Accountable care organizations (ACOs) are playing it too safe, according to the Centers for Medicare & Medicaid Services, which wants to change the rules and push more ACOs into taking on more financial risk – with a little flexibility added in.
“ACOs were designed to move Medicare away from fee for service by encouraging providers to find efficiencies and innovative ways to deliver high-quality care to their patients while reducing costs, giving them the flexibility they need to focus on health outcomes over process,” CMS Administrator Seema Verma said during an Aug. 9 press conference.
That’s not what is happening now, Ms. Verma said. Under the current program, physicians and other health care professionals can participate in an ACO that takes on upside risk only – that is, to share in any of the savings it is able to generate – for up to 6 years before having to take on downside risk to return payment to the government if the ACO fails to hit spending targets.
“This environment has created a perverse incentive leading to the shocking present day reality that, after 6 years, over 82% of shared saving program ACOs are in an upside-only track, meaning that these ACOs have no incentive at all to reduce health care cost while improving outcomes as they were intended,” she said. “The program has not lived up to the accountability part of their name.”
In the aggregate, ACOs that only take on upside risk generally are spending more money and not generating the savings that ACOs in a two-sided risk arrangement are, she added.
To get more health care professionals into two-sided risk arrangements, the CMS released a proposed rule Aug. 9 that caps ACO participation in an upside risk–only arrangement for 2 years before having to migrate to a two-sided risk arrangement. To sweeten the pot, the CMS proposes to allow more flexibility for innovation and encouraging patients to maintain their health.
“On top of [antikickback law] waivers they already receive, we are proposing to allow ACOs that are taking risk to give incentive payments in order to reward patients for taking steps to achieve good health, such as gift cards for patients who receive necessary primary and preventive care,” she said, adding that ACOs who take on downside risk also will be eligible to receive payments for providing telehealth services.
ACOs also will need to adopt the 2015 edition of certified EHR technology and the CMS also will be looking to streamline quality measures, according to the proposal.
The CMS is extending current ACO contracts for 6 months, with the new rules, if finalized, going into effect in the middle of 2019.
The proposal also simplifies the ACO program by offering two tracks, as detailed in a blog post penned by Administrator Verma that appeared Aug. 9 in Health Affairs.
The Basic track “would feature a glide path for taking risk,” she wrote. “It would begin with up to 2 years of upside-only risk and then gradually transition in years 3, 4, and 5 to increasing levels of performance risk, concluding in year 5 at a level of risk that meets the standard to qualify as an advanced alternative payment model [APM]” under the Quality Payment Program. Those entering the enhanced track, taking on two-sided risk immediately, would need to meet the standard of an APM immediately.
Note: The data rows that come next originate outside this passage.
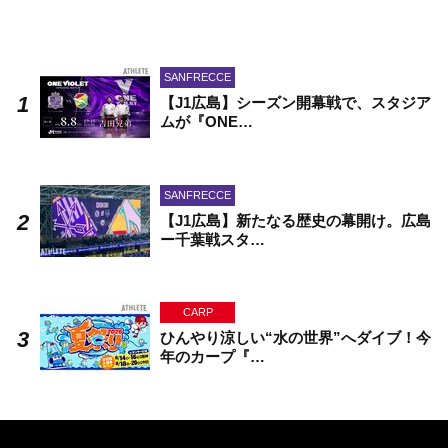
SANFRECCE
【J1広島】シーズン開幕戦で、スタジア
ムが『ONE…
SANFRECCE
【J1広島】新たなる歴史の幕開け。広島
ー千葉戦スタ…
CARP
ひんやり涼しい“水の世界”へダイブ！今
年のカープ『…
The proposal also calls for more transparency and would require providers to alert Medicare beneficiaries that services are being provided in the context of an ACO and to explain what that means for their care.
Spending benchmarks would continue to be calculated using both regional and national spending trends. Program integrity also will be enhanced “by holding ACOs in two-sided models accountable for losses even if they exit midway through a performance year, and by authorizing termination of ACOs with multiple years of poor financial performance,” Ms. Verma wrote.
The Pathways to Success proposed rule was slated to be published in the Federal Register on Aug. 17. Comments are being accepted at regulations.gov until Oct. 16.